__WORK ITEM__
Please repeat the lines below, exactly and only, from the one that holds "(623, 657) = (212, 561): beige" through the one that holds "(789, 515) = (671, 429): alarm".

Saved data entries:

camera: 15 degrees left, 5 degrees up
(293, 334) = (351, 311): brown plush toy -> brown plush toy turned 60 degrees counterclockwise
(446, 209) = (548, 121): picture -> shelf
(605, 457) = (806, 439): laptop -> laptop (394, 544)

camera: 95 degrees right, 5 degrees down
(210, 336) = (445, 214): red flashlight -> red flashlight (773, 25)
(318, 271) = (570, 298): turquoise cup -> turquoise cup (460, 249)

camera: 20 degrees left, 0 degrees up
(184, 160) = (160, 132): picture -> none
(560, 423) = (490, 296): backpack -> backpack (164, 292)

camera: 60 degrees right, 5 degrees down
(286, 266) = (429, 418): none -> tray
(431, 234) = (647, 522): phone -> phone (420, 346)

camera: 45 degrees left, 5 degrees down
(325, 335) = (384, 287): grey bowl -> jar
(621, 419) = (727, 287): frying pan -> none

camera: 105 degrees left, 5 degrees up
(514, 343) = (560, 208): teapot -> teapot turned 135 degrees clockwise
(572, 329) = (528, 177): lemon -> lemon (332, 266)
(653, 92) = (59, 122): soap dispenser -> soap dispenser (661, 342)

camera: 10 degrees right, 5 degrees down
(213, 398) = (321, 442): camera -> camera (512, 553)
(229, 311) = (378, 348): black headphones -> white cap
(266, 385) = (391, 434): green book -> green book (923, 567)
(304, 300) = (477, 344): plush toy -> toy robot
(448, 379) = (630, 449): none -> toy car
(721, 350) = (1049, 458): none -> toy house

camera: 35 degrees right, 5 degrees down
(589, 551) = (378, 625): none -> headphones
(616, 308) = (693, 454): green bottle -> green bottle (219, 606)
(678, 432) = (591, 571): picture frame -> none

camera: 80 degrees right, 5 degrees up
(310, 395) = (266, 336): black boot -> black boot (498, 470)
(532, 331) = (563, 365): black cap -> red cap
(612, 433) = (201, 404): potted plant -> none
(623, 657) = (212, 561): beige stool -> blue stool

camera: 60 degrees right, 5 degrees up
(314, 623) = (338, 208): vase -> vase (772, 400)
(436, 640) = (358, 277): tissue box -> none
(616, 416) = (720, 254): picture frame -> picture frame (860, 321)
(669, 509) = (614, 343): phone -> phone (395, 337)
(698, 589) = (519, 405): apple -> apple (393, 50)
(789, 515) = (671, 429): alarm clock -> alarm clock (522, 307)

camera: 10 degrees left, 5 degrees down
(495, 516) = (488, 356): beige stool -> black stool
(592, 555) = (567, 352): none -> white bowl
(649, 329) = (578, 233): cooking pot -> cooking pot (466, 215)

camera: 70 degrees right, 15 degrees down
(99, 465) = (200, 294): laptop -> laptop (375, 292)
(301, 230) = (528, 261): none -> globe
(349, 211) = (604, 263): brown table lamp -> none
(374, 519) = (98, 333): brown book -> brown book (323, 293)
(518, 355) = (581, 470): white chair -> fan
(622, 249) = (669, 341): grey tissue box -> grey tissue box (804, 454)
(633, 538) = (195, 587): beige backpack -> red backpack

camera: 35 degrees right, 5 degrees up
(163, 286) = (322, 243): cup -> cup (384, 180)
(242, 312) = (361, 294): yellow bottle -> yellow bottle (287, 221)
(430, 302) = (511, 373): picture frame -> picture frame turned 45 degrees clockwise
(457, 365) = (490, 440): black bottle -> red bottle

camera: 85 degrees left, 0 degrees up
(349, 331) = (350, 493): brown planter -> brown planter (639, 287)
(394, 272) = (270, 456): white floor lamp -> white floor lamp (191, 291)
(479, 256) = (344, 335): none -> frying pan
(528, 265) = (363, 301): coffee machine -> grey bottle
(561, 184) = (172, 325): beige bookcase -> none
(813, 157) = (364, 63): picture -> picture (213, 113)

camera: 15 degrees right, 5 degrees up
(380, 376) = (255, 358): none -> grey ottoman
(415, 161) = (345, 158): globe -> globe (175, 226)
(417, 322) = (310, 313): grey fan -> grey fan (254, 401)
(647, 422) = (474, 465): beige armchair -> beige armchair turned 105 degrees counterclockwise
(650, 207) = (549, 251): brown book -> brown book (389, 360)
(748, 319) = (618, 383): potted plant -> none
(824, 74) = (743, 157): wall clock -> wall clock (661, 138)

__RESULT__
(623, 657) = (212, 561): beige stool -> blue stool

camera: 60 degrees right, 5 degrees up
(314, 623) = (338, 208): vase -> vase (772, 400)
(436, 640) = (358, 277): tissue box -> none
(616, 416) = (720, 254): picture frame -> picture frame (860, 321)
(669, 509) = (614, 343): phone -> phone (395, 337)
(698, 589) = (519, 405): apple -> apple (393, 50)
(789, 515) = (671, 429): alarm clock -> alarm clock (522, 307)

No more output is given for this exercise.